Same boat. I wish I would have not ignored the red flags and married someone else.
Anonymous
Anonymous wrote:Losing our teenager to suicide. Grief processed very differently. Hard things can feel very isolating & connections strained. 25 years married-We continue to choose each other. Communication is key. You are 2 separate people each with their own feelings and insecurities. Being vulnerable is tough but the only way past is through.


I am so sorry for your loss.
Anonymous
Anonymous wrote:
Anonymous wrote:Losing our teenager to suicide. Grief processed very differently. Hard things can feel very isolating & connections strained. 25 years married-We continue to choose each other. Communication is key. You are 2 separate people each with their own feelings and insecurities. Being vulnerable is tough but the only way past is through.

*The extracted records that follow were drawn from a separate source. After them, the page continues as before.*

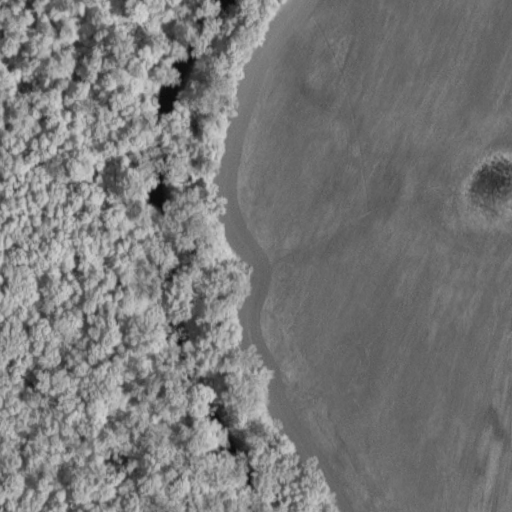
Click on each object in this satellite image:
river: (152, 264)
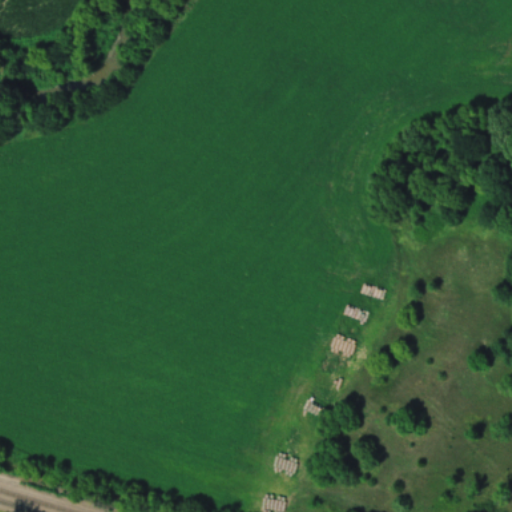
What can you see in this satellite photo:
railway: (38, 499)
railway: (23, 505)
building: (254, 509)
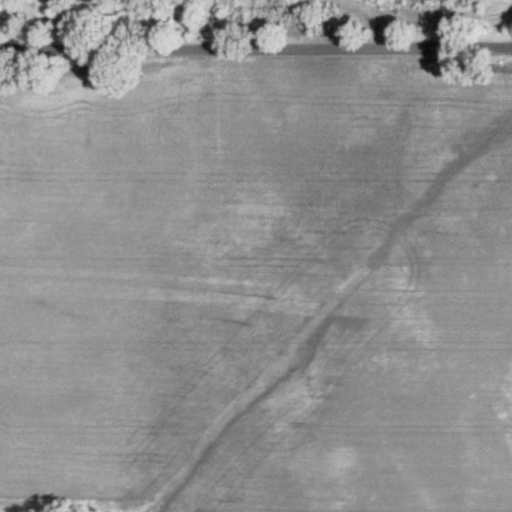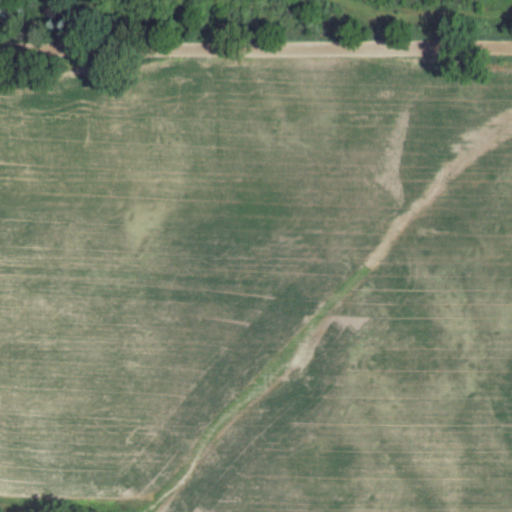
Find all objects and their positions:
road: (256, 49)
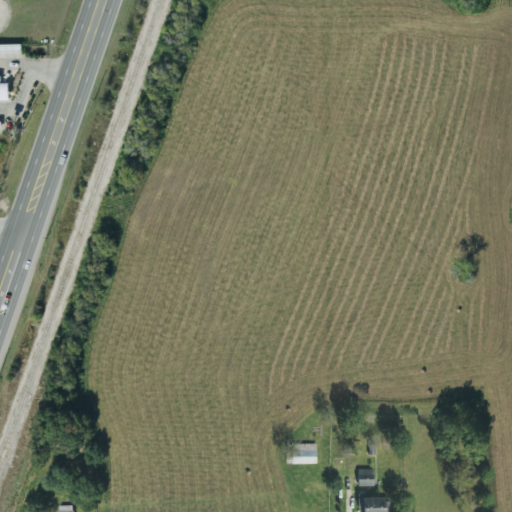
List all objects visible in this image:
building: (9, 47)
road: (37, 68)
building: (3, 90)
road: (20, 95)
road: (61, 117)
railway: (79, 228)
road: (10, 233)
road: (10, 263)
building: (302, 454)
building: (364, 478)
building: (369, 503)
building: (63, 508)
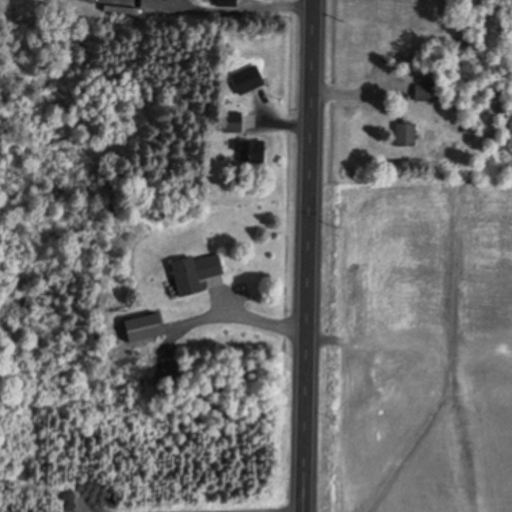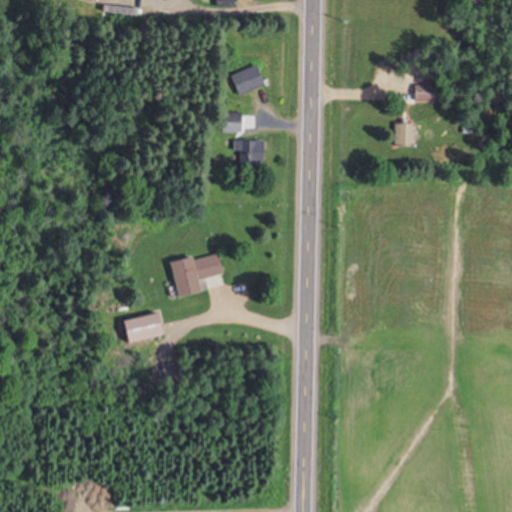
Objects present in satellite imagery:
building: (245, 80)
building: (417, 94)
building: (227, 123)
building: (401, 136)
building: (245, 154)
road: (307, 256)
building: (189, 273)
building: (138, 329)
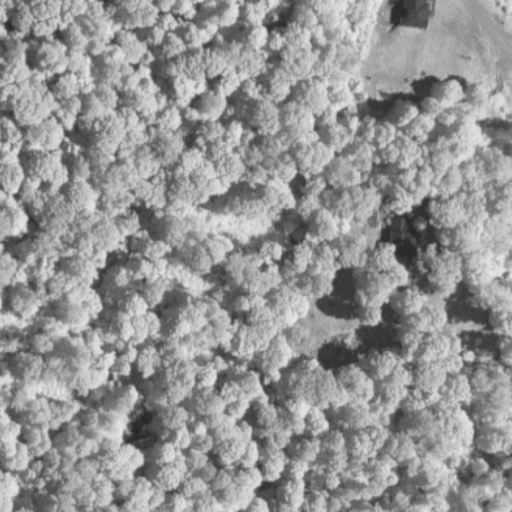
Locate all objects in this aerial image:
road: (494, 26)
road: (379, 333)
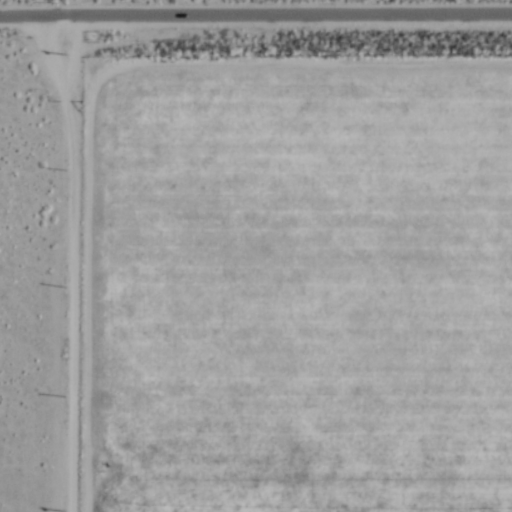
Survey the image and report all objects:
road: (256, 16)
road: (74, 263)
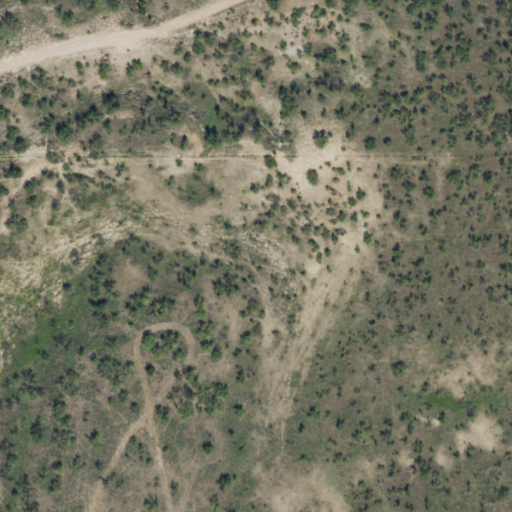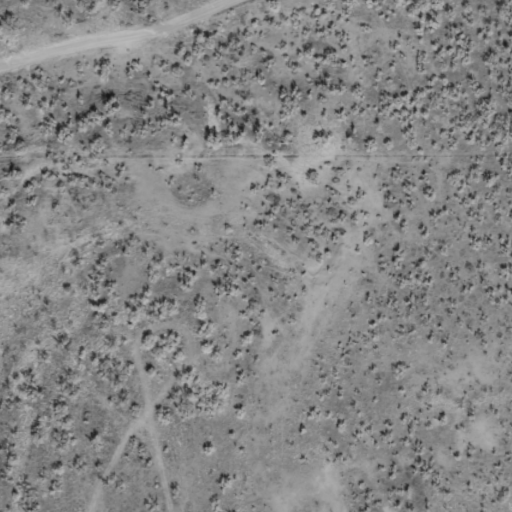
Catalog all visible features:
road: (146, 40)
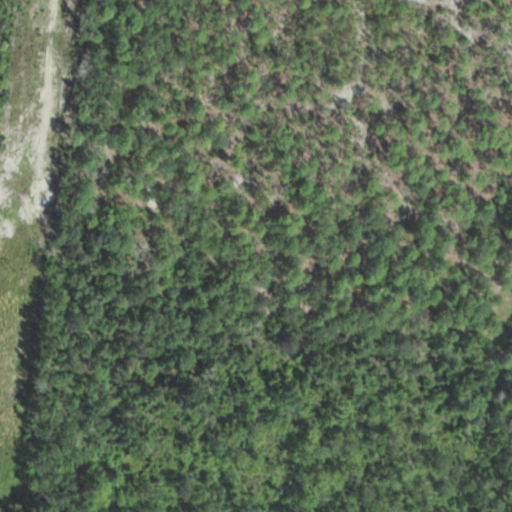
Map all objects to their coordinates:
power tower: (15, 269)
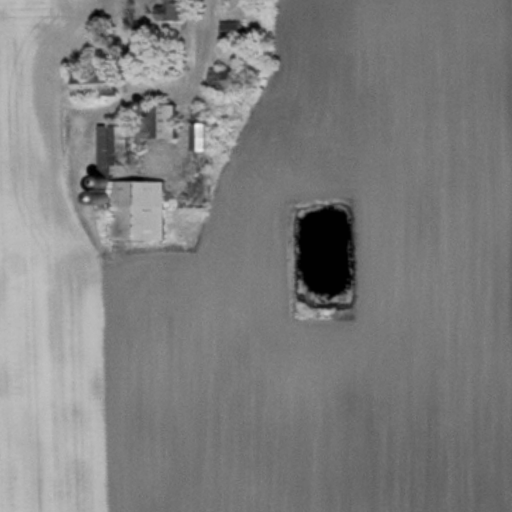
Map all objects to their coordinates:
building: (179, 10)
building: (148, 134)
building: (208, 135)
building: (147, 211)
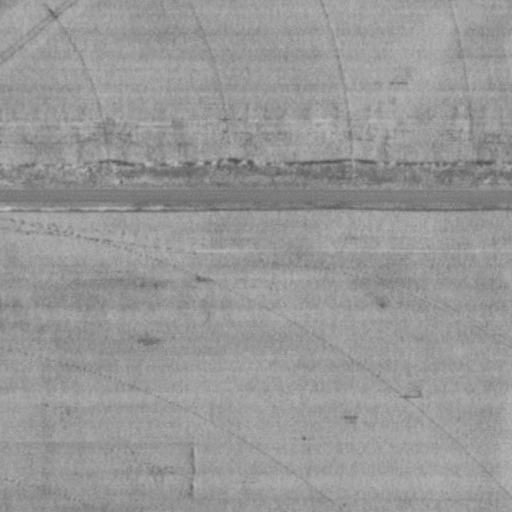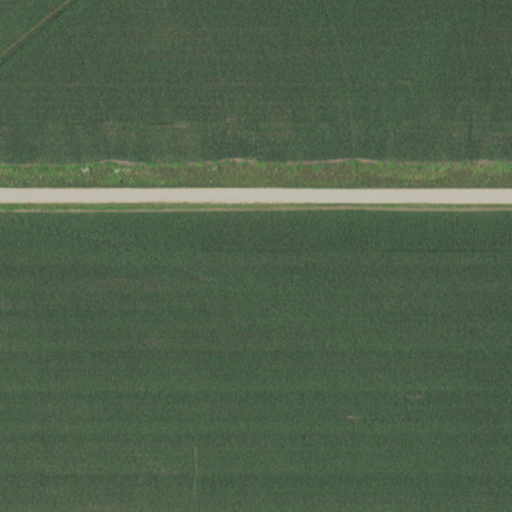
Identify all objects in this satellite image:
road: (256, 196)
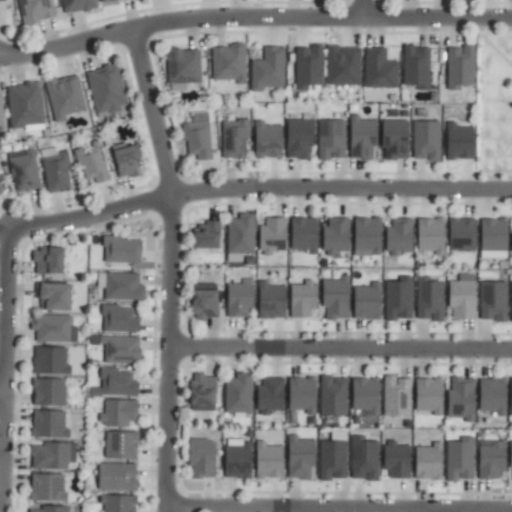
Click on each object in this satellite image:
building: (106, 0)
building: (3, 1)
building: (78, 5)
building: (36, 10)
road: (363, 10)
road: (322, 19)
road: (67, 47)
building: (229, 63)
building: (343, 65)
building: (184, 66)
building: (417, 66)
building: (308, 67)
building: (460, 67)
building: (268, 69)
building: (380, 69)
building: (107, 88)
building: (65, 97)
building: (26, 105)
building: (1, 112)
building: (197, 137)
building: (301, 138)
building: (363, 138)
building: (235, 139)
building: (397, 139)
building: (269, 140)
building: (332, 140)
building: (427, 140)
building: (461, 142)
building: (129, 161)
building: (92, 164)
building: (55, 170)
building: (24, 171)
building: (2, 186)
road: (258, 191)
building: (241, 234)
building: (306, 234)
building: (464, 234)
building: (208, 235)
building: (273, 235)
building: (432, 235)
building: (337, 236)
building: (368, 236)
building: (400, 237)
building: (495, 238)
building: (123, 250)
building: (50, 261)
road: (171, 268)
building: (124, 287)
building: (55, 296)
building: (463, 297)
building: (337, 298)
building: (241, 299)
building: (304, 299)
building: (399, 299)
building: (430, 299)
building: (273, 301)
building: (368, 301)
building: (494, 301)
building: (206, 302)
road: (7, 309)
building: (120, 319)
building: (54, 329)
building: (122, 349)
road: (341, 349)
building: (51, 361)
building: (118, 383)
road: (2, 387)
building: (203, 389)
building: (50, 392)
building: (239, 394)
building: (303, 394)
building: (271, 395)
building: (367, 395)
building: (431, 395)
building: (494, 395)
building: (511, 395)
building: (334, 396)
building: (397, 396)
building: (462, 398)
building: (119, 414)
building: (50, 424)
building: (121, 445)
road: (3, 450)
building: (50, 456)
building: (302, 457)
building: (203, 459)
building: (239, 459)
building: (365, 459)
building: (461, 459)
building: (492, 459)
building: (333, 460)
building: (398, 460)
building: (270, 461)
building: (430, 462)
building: (118, 477)
building: (48, 488)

I’m so sorry for your loss, and I’m glad you made it through.


+2

What a terrible loss, I am so sorry.
Anonymous
18 years. DH had a ONS while on a business trip followed by almost a year of sexting that person. I told myself I'd give it 6 months to reevaluate if I wanted to continue in the marriage. We dove into marriage and individual therapy. I saw great strides so at 6 months I gave it another 6 months and eventually stayed. Happy I did. There was immense hurt and damage done, but we ultimately ended up more communicative and close than we'd ever been.